Election 2000: Democrats' Night at the ApolloAired February 21, 2000 - 1:05 p.m. ET
THIS IS A RUSH TRANSCRIPT. THIS COPY MAY NOT BE IN ITS FINAL FORM AND MAY BE UPDATED.
NATALIE ALLEN, CNN ANCHOR: What a difference a weekend makes in the race for the U.S. presidency. George W. Bush is, once again , the unquestioned front-runner, and John McCain is, once again, playing catch-up. And if you haven't heard much from the Democrats lately, that's about to change, too. Bill Bradley and Al Gore have a debate tonight in Harlem, and CNN's Maria Hinojosa joins us now with a preview of that -- Maria.
MARIA HINOJOSA, CNN CORRESPONDENT: Well, Natalie, the debate is going to take place here at the Apollo Theater, which has been a historical landmark here in Harlem for over 70 years. And this is going to be the first presidential debate in recent memory that is going to deal with primarily urban issues, and really given towards a primarily African-American audience.

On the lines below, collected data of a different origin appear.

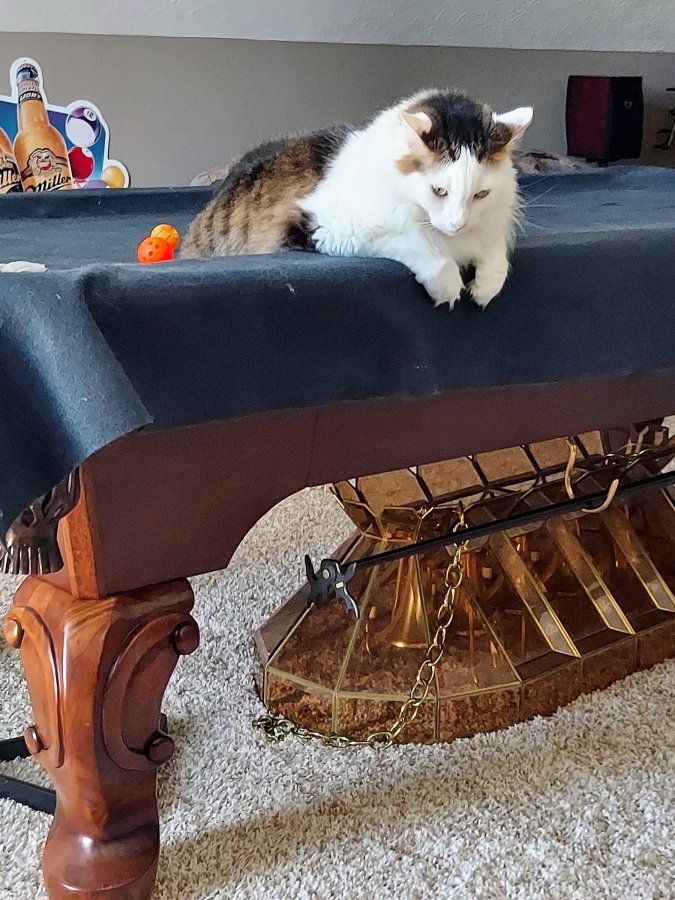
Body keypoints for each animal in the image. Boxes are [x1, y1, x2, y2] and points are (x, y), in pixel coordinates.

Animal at [181, 89, 533, 309]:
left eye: (481, 194)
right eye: (439, 191)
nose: (457, 225)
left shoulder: (490, 225)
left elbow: (495, 254)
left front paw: (486, 288)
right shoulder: (330, 227)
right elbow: (425, 248)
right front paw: (449, 289)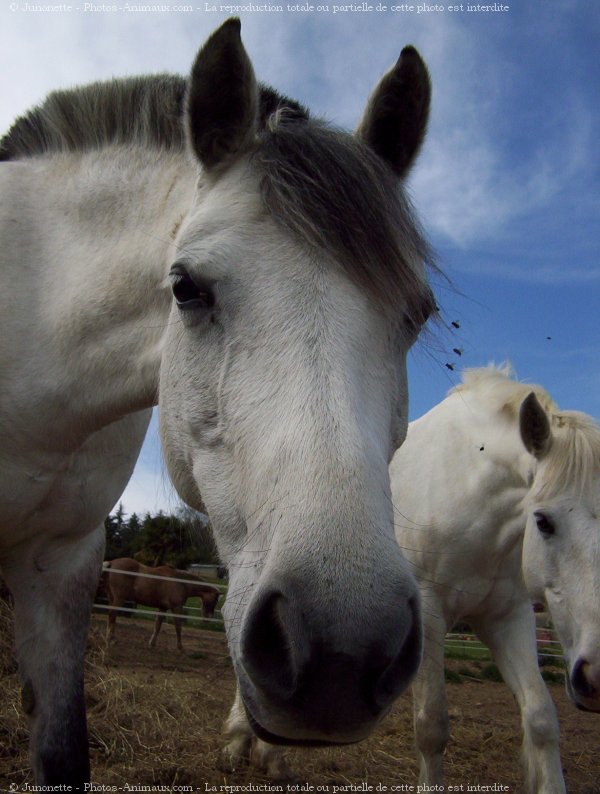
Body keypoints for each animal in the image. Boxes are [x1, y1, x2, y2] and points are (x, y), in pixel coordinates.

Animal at [394, 366, 600, 792]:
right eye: (543, 521)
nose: (596, 677)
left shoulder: (509, 616)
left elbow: (541, 718)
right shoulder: (429, 611)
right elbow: (431, 725)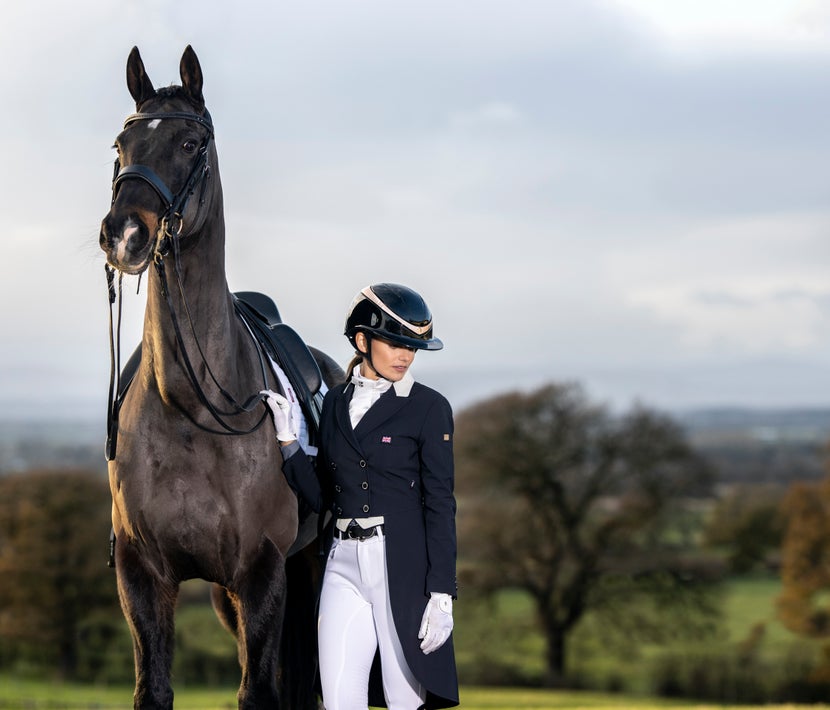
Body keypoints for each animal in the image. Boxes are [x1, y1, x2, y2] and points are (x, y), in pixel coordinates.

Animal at [99, 47, 342, 708]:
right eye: (121, 145)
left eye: (189, 143)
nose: (124, 234)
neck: (190, 407)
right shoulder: (143, 576)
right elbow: (152, 689)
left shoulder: (262, 572)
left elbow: (259, 692)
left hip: (309, 572)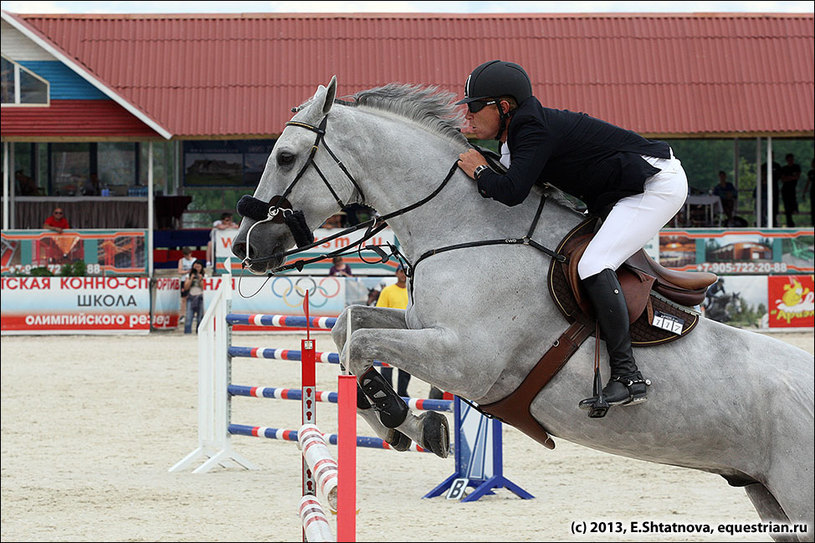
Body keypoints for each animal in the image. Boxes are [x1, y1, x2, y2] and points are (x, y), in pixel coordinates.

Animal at [233, 78, 812, 540]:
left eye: (285, 157)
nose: (244, 246)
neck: (466, 228)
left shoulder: (468, 360)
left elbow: (358, 344)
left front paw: (405, 420)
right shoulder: (425, 327)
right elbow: (345, 329)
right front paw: (409, 425)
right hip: (771, 500)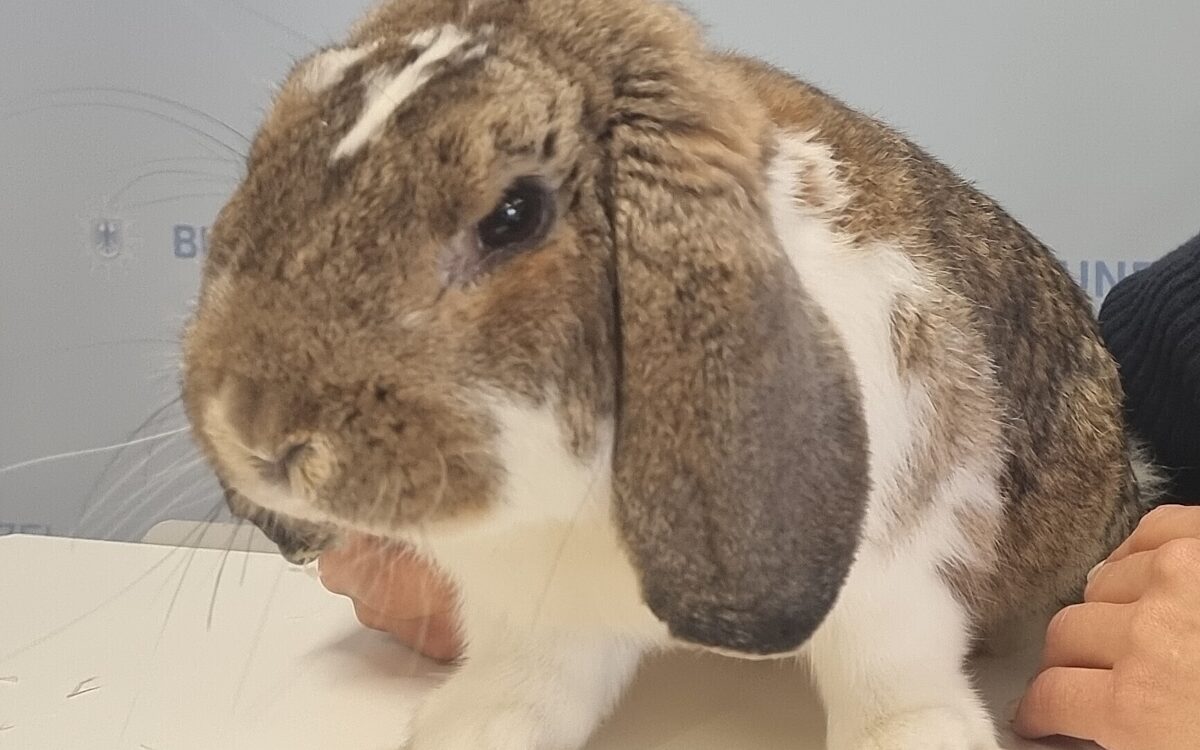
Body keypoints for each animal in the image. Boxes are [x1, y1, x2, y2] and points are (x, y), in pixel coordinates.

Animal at [180, 0, 1152, 748]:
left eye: (513, 215)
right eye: (265, 167)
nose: (256, 431)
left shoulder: (898, 575)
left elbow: (893, 675)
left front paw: (921, 739)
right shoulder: (536, 614)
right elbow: (528, 690)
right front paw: (462, 731)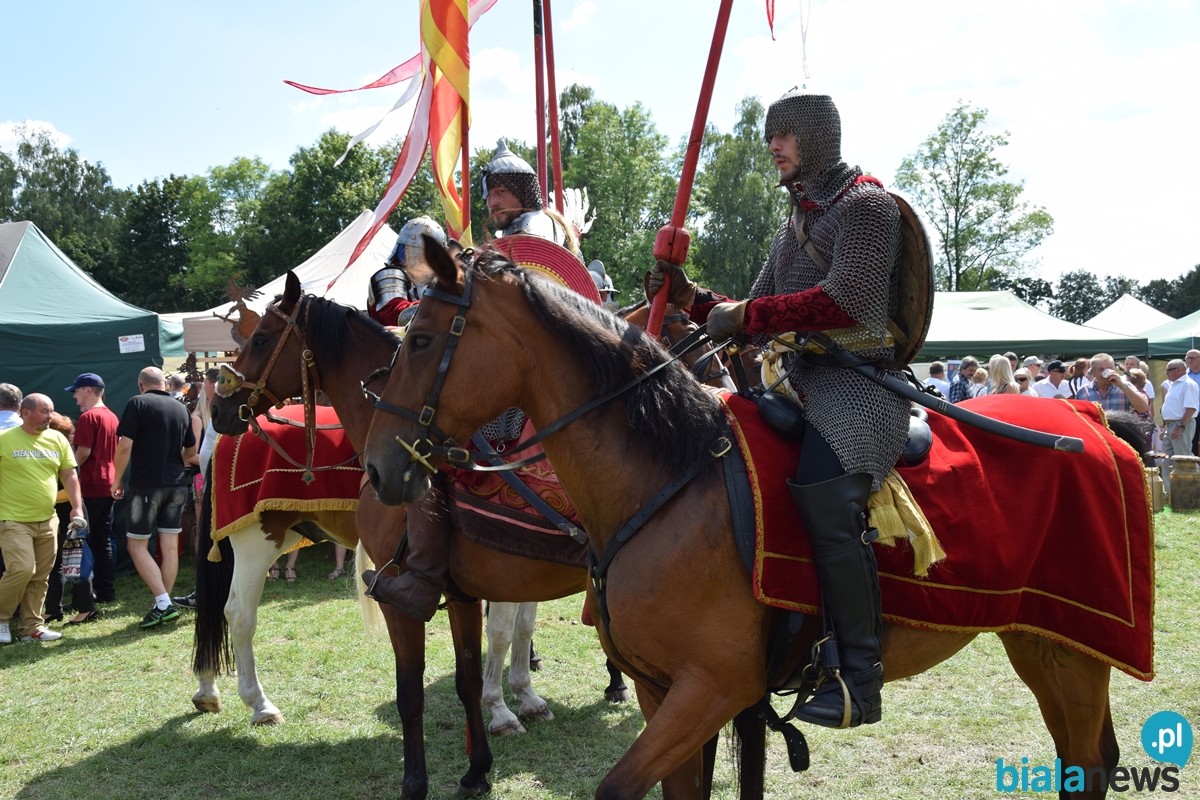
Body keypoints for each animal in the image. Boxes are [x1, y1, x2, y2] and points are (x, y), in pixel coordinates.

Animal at [205, 272, 629, 799]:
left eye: (261, 338)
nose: (220, 406)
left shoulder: (470, 590)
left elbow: (480, 663)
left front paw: (498, 735)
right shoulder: (414, 594)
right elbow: (441, 675)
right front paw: (502, 715)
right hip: (255, 542)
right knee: (238, 615)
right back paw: (255, 704)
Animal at [363, 241, 1146, 800]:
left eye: (422, 340)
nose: (377, 467)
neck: (671, 479)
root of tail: (1089, 416)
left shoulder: (712, 689)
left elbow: (617, 787)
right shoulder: (661, 689)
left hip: (1077, 649)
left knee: (1087, 762)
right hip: (1042, 639)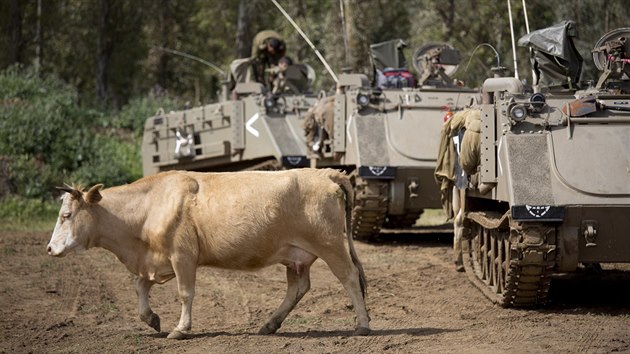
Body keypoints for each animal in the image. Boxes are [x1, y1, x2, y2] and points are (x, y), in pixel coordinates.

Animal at [48, 167, 370, 338]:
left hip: (330, 245)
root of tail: (327, 173)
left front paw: (181, 329)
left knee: (350, 277)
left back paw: (363, 325)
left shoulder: (182, 256)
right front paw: (152, 319)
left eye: (66, 215)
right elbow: (140, 286)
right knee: (298, 287)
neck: (150, 205)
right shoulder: (158, 259)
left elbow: (185, 293)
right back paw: (269, 324)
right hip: (296, 256)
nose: (50, 248)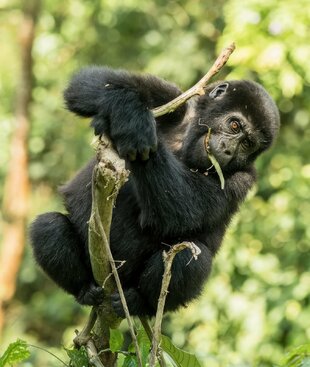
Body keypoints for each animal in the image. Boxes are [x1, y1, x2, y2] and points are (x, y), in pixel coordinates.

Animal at [29, 67, 280, 320]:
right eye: (235, 126)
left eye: (248, 144)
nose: (228, 150)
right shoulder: (174, 97)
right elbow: (92, 84)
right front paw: (132, 120)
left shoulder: (244, 177)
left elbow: (181, 210)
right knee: (48, 226)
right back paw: (85, 290)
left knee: (190, 258)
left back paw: (139, 302)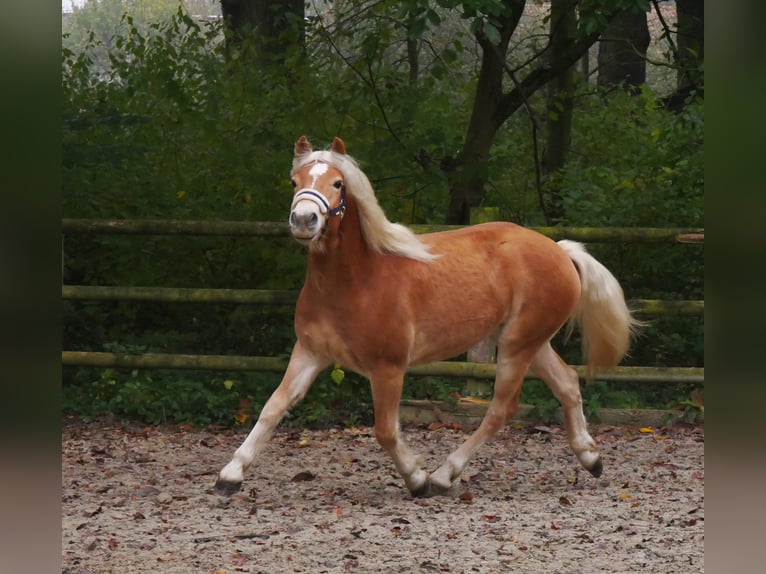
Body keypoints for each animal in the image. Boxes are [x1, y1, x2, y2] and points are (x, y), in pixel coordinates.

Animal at [213, 136, 640, 500]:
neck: (355, 282)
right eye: (294, 180)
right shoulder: (310, 353)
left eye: (337, 183)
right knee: (567, 383)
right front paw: (230, 475)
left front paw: (417, 479)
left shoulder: (388, 368)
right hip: (528, 341)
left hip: (518, 345)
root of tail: (560, 250)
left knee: (502, 408)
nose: (304, 221)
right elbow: (273, 407)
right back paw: (591, 458)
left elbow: (386, 431)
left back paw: (444, 476)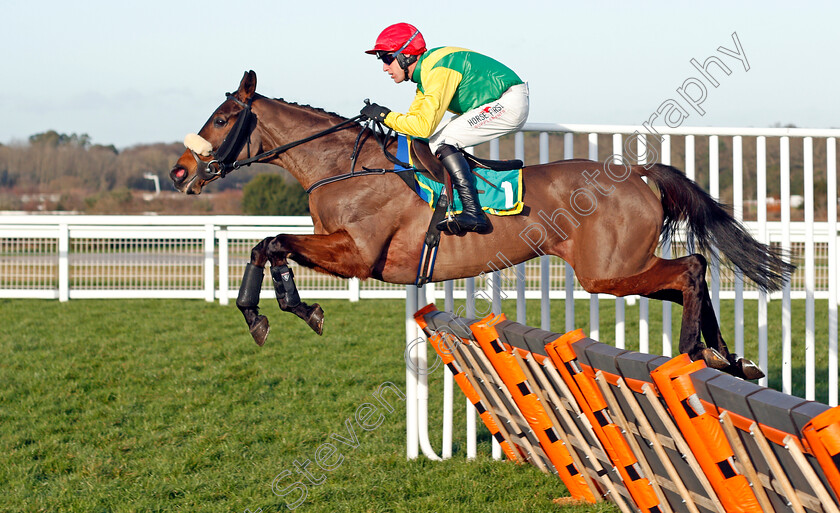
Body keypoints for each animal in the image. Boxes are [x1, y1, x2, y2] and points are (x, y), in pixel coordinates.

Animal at [169, 70, 796, 378]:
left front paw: (283, 310)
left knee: (691, 268)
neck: (345, 166)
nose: (179, 172)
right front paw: (280, 309)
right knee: (691, 274)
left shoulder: (359, 254)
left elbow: (270, 241)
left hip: (606, 271)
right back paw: (727, 359)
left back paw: (693, 354)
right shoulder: (342, 249)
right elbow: (269, 246)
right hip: (621, 269)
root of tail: (637, 173)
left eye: (223, 118)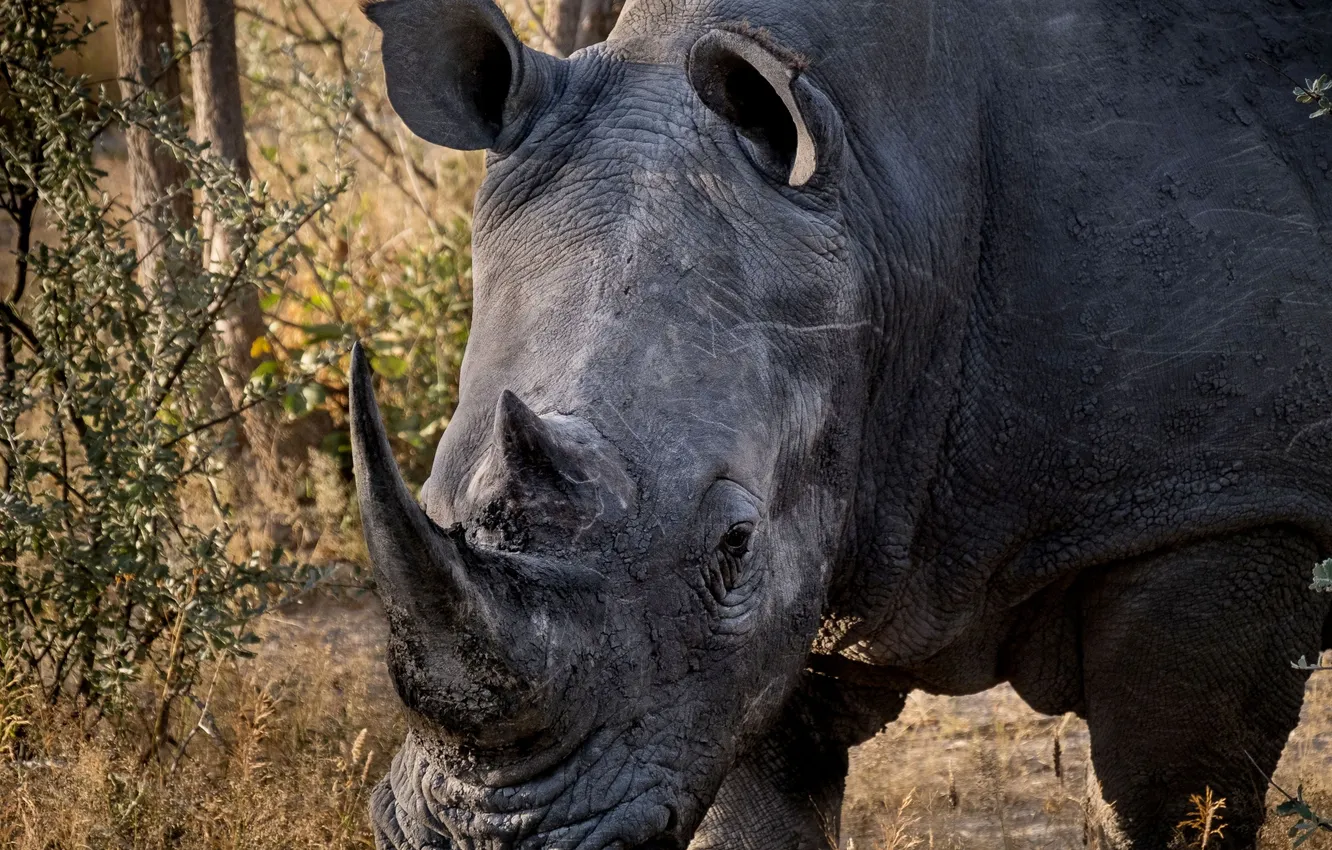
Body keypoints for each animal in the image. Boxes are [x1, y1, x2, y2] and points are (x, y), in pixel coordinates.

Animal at [347, 0, 1332, 846]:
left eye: (734, 546)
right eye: (435, 496)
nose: (481, 834)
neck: (880, 203)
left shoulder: (1217, 500)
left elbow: (1167, 802)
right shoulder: (767, 610)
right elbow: (754, 805)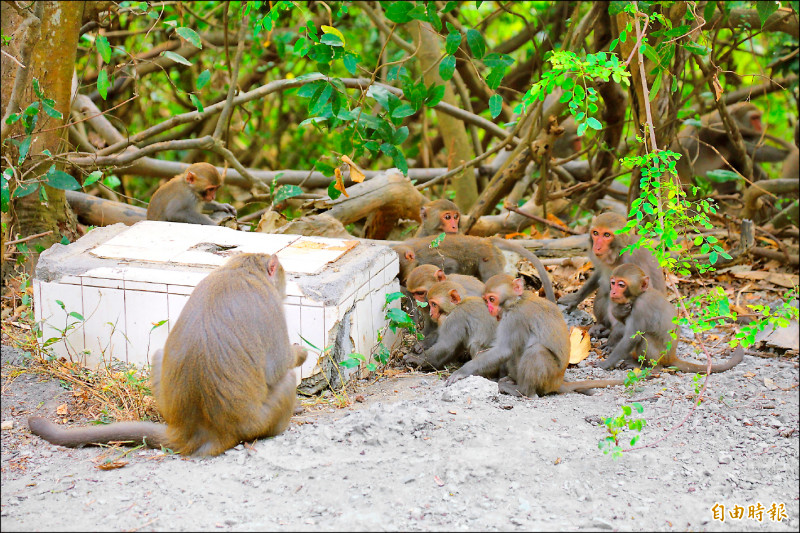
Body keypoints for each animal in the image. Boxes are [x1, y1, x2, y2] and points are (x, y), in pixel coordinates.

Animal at [28, 251, 306, 456]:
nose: (285, 289)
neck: (240, 270)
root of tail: (198, 432)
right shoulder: (270, 306)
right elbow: (277, 365)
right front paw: (300, 352)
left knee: (159, 354)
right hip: (259, 421)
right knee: (287, 380)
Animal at [444, 274, 624, 394]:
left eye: (492, 299)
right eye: (486, 299)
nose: (489, 309)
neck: (516, 302)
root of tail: (557, 382)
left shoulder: (515, 318)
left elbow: (503, 350)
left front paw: (463, 371)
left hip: (548, 378)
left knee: (536, 351)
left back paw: (522, 390)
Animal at [604, 262, 748, 372]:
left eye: (621, 285)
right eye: (613, 282)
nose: (613, 292)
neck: (639, 295)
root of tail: (672, 356)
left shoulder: (641, 307)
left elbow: (632, 337)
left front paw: (604, 364)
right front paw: (619, 311)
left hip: (661, 356)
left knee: (646, 339)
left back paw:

So it's only fitting that this debate should take place here in Harlem.
Now, about an half and a half ago, Vice President Gore made his way through Harlem, made his way through 125th Street, shaking hands with store owners or vendors and possible voters, although he never did ask is any of these people were registered to vote or whether or not they were American citizens.
But the people I have spoken to have said that they will support Gore because of the fact he does have these ties in Harlem. He is tied to Charles Rangel, the senior congressman, and that that's one of the reasons why they will go out and vote for him.
Now, Harlem, interestingly enough, is a changing community. There are areas of urban blight, but this is also a community that is being infused with a tremendous amount of economic development, millions of dollars are being poured in because it's an economic development zone. What that also means is that, who the electorate is here in Harlem is also changing, you have African-Americans, but you also have Mexicans, Puerto Ricans, Dominicans, Asians, African immigrants, who are all now living in Harlem. And they will be determining what they want to hear from these candidates tonight.
Now, behind me, both the Gore and Bradley supporters have made their little camps in front of the Apollo Theater. Interestingly enough, they each have less than a handful of African-Americans in each of their chanting groups. So that's an interesting point.
One of the persons said, well, that just points to lack of -- to the tremendous amount of apathy there is amongst black voters. One woman who does live in Harlem said to me: I'm glad that at least the debate is happening here because it is going to help with the deghettoization of Harlem -- Natalie.
ALLEN: All right, Maria Hinojosa, thank you.